To break the AES+X-or-Z method, Bob starts by writing an is_valid_document function. The function takes the unlocked data, performs the AES decryption, and applies a simple statistical test to see if the result looks like English. Bob then compiles is_valid_document into a quantum circuit that does the whole computation under superposition, runs his key+document qubits through this circuit, and measures the function's result. Note that uncomputation is used, so there are no ancilla left behind except for the "did it work?" result.

If the document was encoded in the computation basis, i.e. onto the Z axis, then he gets a "Yup! Valid! Use the Z axis!" result. Based on that, he measures everything on the Z axis, decrypts, and wins.

If the document was encoded onto the X axes, then something more complicated happens. X-axis states are uniform superpositions of all the Z-axis states, so basically the circuit will be using all possible AES keys to decrypt all possible payloads. But the chances of a random key decrypting random bits into something that looks like English is incredibly low, especially if the document is long.

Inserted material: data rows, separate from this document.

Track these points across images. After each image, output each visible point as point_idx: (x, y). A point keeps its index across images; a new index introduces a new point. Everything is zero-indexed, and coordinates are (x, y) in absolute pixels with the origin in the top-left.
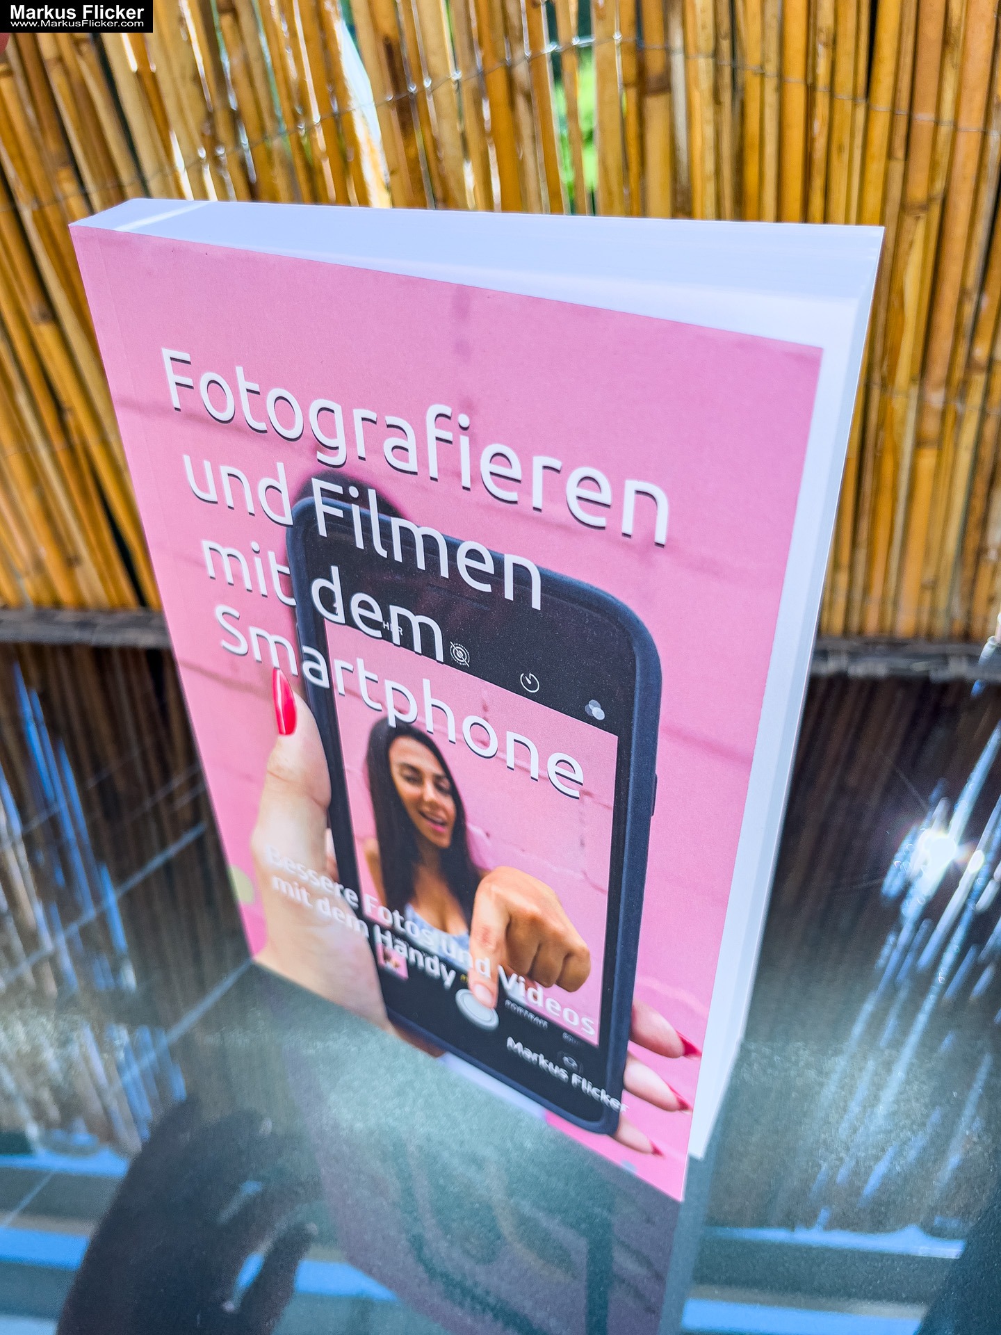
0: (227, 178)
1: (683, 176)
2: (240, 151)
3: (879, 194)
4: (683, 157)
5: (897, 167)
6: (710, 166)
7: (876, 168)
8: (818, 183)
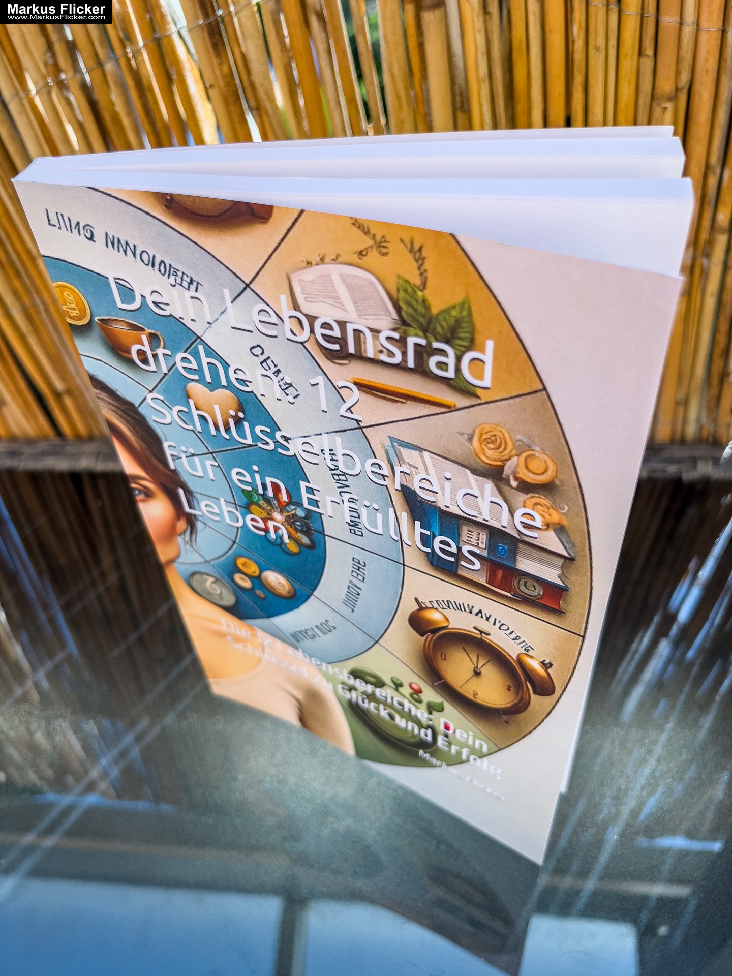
0: (72, 98)
1: (460, 80)
2: (78, 76)
3: (633, 87)
4: (459, 63)
5: (647, 64)
6: (483, 70)
7: (628, 65)
8: (578, 80)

So the vast majority of the superposition will be cases that fail validation, and when Bob measures the result he gets "Nope! Don't use the Z axis!" with high probability.

Furthermore, although measuring the is-valid result caused a collapse that destroyed any states that happened to pass validation, those states made up such a small fraction of the whole so this is only a tiny perturbation to the overall state. That means we can expect the X-axis measurements to have been essentially unchanged by running the validation process.

So Bob wins in both the Z-axis and X-axis cases (with high probability). And clearly this approach of performing the verification under superposition is going to work on any quantum data locking protocol. If Bob has any way to say "Yup, that data looks right!", then quantum-data-locking that data is not secure in the information-theoretic sense. And if you're not going to get information-theoretic security, you might as well just use AES and "unlock" the data by revealing the key.

# Summary

Quantum data locking is interesting, but dangerous in situations that involve compressible data. This limitation makes it hard to imagine quantum data locking as a useful cryptographic primitive.

Quantum computing adds a whole new dimension to "Don't roll your own crypto!".